◆ Goal ◆
Transcribe the entire listing below, reproducing every line without any change.

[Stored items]
○ ○ ○
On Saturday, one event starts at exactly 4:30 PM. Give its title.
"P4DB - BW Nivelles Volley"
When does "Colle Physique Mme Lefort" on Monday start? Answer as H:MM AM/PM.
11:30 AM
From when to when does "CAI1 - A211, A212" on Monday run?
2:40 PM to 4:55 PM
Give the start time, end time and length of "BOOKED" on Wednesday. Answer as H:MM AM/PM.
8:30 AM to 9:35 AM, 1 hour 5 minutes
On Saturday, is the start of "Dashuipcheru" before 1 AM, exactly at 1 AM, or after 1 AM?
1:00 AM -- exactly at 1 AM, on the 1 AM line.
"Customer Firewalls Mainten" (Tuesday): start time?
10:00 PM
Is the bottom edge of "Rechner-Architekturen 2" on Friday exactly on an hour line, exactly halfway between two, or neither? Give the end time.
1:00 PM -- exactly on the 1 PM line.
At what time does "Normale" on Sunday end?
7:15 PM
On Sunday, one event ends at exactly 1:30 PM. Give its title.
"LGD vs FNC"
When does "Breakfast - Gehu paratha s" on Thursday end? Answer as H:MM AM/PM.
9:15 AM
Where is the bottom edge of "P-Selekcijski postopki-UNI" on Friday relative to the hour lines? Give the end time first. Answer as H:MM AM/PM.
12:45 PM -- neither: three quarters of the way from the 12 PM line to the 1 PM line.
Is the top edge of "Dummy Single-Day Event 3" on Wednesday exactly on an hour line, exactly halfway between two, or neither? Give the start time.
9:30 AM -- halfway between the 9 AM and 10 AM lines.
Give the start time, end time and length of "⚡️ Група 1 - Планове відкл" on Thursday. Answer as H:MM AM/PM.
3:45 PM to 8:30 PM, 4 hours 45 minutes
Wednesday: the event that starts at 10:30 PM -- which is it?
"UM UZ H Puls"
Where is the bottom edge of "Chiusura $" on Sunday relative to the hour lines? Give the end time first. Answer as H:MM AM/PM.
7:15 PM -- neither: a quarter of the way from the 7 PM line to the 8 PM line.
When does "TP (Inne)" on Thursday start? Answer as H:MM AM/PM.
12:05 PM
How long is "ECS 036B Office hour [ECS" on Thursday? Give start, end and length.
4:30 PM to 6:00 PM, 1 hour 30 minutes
○ ○ ○
◆ Complete response ◆
On Saturday, one event starts at exactly 4:30 PM. Give its title.
"P4DB - BW Nivelles Volley"
When does "Colle Physique Mme Lefort" on Monday start? Answer as H:MM AM/PM.
11:30 AM
From when to when does "CAI1 - A211, A212" on Monday run?
2:40 PM to 4:55 PM
Give the start time, end time and length of "BOOKED" on Wednesday. Answer as H:MM AM/PM.
8:30 AM to 9:35 AM, 1 hour 5 minutes
On Saturday, is the start of "Dashuipcheru" before 1 AM, exactly at 1 AM, or after 1 AM?
1:00 AM -- exactly at 1 AM, on the 1 AM line.
"Customer Firewalls Mainten" (Tuesday): start time?
10:00 PM
Is the bottom edge of "Rechner-Architekturen 2" on Friday exactly on an hour line, exactly halfway between two, or neither? Give the end time.
1:00 PM -- exactly on the 1 PM line.
At what time does "Normale" on Sunday end?
7:15 PM
On Sunday, one event ends at exactly 1:30 PM. Give its title.
"LGD vs FNC"
When does "Breakfast - Gehu paratha s" on Thursday end? Answer as H:MM AM/PM.
9:15 AM
Where is the bottom edge of "P-Selekcijski postopki-UNI" on Friday relative to the hour lines? Give the end time first. Answer as H:MM AM/PM.
12:45 PM -- neither: three quarters of the way from the 12 PM line to the 1 PM line.
Is the top edge of "Dummy Single-Day Event 3" on Wednesday exactly on an hour line, exactly halfway between two, or neither? Give the start time.
9:30 AM -- halfway between the 9 AM and 10 AM lines.
Give the start time, end time and length of "⚡️ Група 1 - Планове відкл" on Thursday. Answer as H:MM AM/PM.
3:45 PM to 8:30 PM, 4 hours 45 minutes
Wednesday: the event that starts at 10:30 PM -- which is it?
"UM UZ H Puls"
Where is the bottom edge of "Chiusura $" on Sunday relative to the hour lines? Give the end time first. Answer as H:MM AM/PM.
7:15 PM -- neither: a quarter of the way from the 7 PM line to the 8 PM line.
When does "TP (Inne)" on Thursday start? Answer as H:MM AM/PM.
12:05 PM
How long is "ECS 036B Office hour [ECS" on Thursday? Give start, end and length.
4:30 PM to 6:00 PM, 1 hour 30 minutes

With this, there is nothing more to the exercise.